Oleh: Jumardi Putra*
Perang Israel-Palestina kembali terulang. Ribuan nyawa warga sipil melayang, fasilitas medis lumpuh, ruang-ruang publik dipenuh rerutuhan bangunan, dan hampir 1,5 juta orang diperkirakan terusir dari tumpah darahnya. Belum ada pihak yang bisa memastikan kedua negara itu benar-benar berhenti bertikai. Dewan Keamanan Perserikatan Bangsa-Bangsa (DK-PBB) yang diharapkan dapat menciptakan situasi perdamaian antara keduanya justru mendapat kecaman publik internasional lantaran gagal menyetop agresi Israel ke Palestina.
Bahkan KTT luar biasa Organisasi Kerja sama Islam (OKI) dan Liga Negara Arab di Riyadh baru saja mengeluarkan resolusi yaitu antara lain mengecam agresi militer Israel ke jalur Gaza terhadap rakyat Palestina di Tepi Barat termasuk Yerusalem Timur; menolak pembelaan diri Israel; menuntut DK-PBB keluarkan resolusi setop agresi; setop ekspor senjata ke Israel; tuntut DK-PBB keluarkan resolusi usai Israel bom Rumah Sakit; mendukung langkah negara Arab dan Mesir soal bantuan kemanusiaan; meminta Jaksa Pengadilan Kriminal Internasional (ICC) untuk menyelesaikan penyelidikan atas kejahatan perang dan kejahatan terhadap kemanusiaan yang dilakukan Israel terhadap rakyat Palestina; dan mendukung Palestina seret Israel ke Mahkamah Internasional serta membentuk unit pemantauan media bersama yang mendokumentasikan semua kejahatan Israel di Palestina.
Saat yang sama muncul dukungan diplomatik dari beberapa negara di dunia terhadap Israel yang dinilai perang melawan organisasi “teror” Hamas di Palestina, selain klaim pembelaan diri Israel untuk membentengi kepentingan negara dan kesalamatan warganya. Gayung pun bersambut, dukungan militer (persenjataan) maupun dalam bentuk uang terus mengalir ke Israel.
Saya tidak akan mengupas lebih jauh soal itu. Tetapi sepanjang konflik melanda kedua negara itu, saya menyaksikan betapa nilai-nilai kemanusiaan warga dunia masih ada. Di banyak negara, tidak saja negara berpenduduk mayoritas Islam, mereka melakukan unjuk rasa kemanusiaan menolak tindakan brutal Israel terhadap warga di Palestina, terutama kaum perempuan, anak-anak dan kelompok rentan yang menjadi korban kebanyakan akibat perang tersebut. Mereka juga mengecam para elit di negaranya masing-masing karena membiarkan tragedi kemanusiaan itu terus terjadi di tengah dunia yang disebut-sebut berperadaban tinggi.

-- CUPLIKAN KUMPULAN DATA --
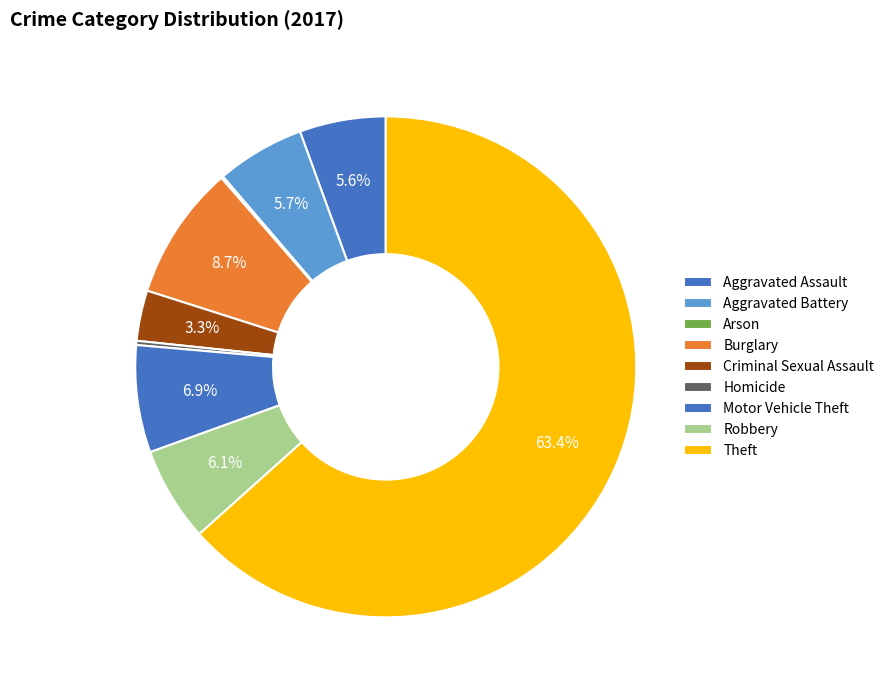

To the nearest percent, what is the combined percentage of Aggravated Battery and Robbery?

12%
---
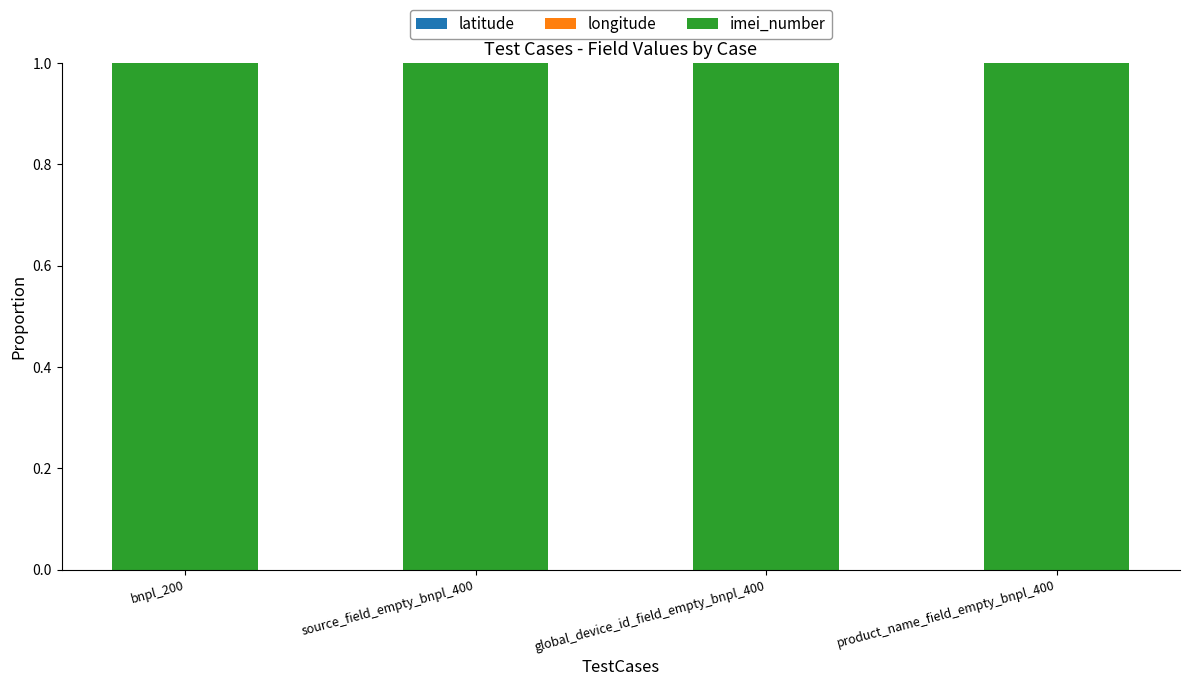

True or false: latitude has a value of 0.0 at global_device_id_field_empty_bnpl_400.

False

-- TUGAS KERJA --
Lanjutkan bacaan tentang perang Israel-Palestina di atas, dimulai setelah kalimat terakhirnya.

-- JAWABAN LATIHAN --
Sulit menyangkal bahwa keyakinan terhadap “tanah yang dijanjikan” di sana acapkali menjadi api dalam sekam. Klaim kebenaran yang datang dari masing-masing kelompok dengan atas nama keyakinan yaitu Yahudi, Nasrani dan Islam, membuat perundingan sulit tercapai. Pun di aras global sekarang ini jelas banyak kepentingan di luar urusan keyakinan itu sendiri, yang beririsan dengan faktor geopolitik antar negara yang berseteru baik langsung maupun sebaliknya.
Saya tidak kuasa melihat korban terus berjatuhan akibat perang hampir sebulan ini. Sebagai warga dunia, saya menginginkan perdamaian segera terjadi antara mereka yang berkonflik di sana. Kedamaian adalah kebutuhan bersama, maka ia perlu diciptakan. Bukan justru memperlebar jurang konflik sehingga membuat pihak yang bertikai makin jauh dari solusi perdamaian.
Konflik Israel-Palestina jauh lebih tua ketimbang usia saya sendiri. Sulit membayangkan betapa warga di sana hidup dalam pertikaian dan menyimpan dendam. Dari generasi ke generasi hidup penuh ketegangan dan nyawa acapkali menjadi taruhan. Jelas itu fakta yang mengiris hati kemanusiaan siapa saja yang merindukan kedamaian dalam kehidupan yang serba sementara ini.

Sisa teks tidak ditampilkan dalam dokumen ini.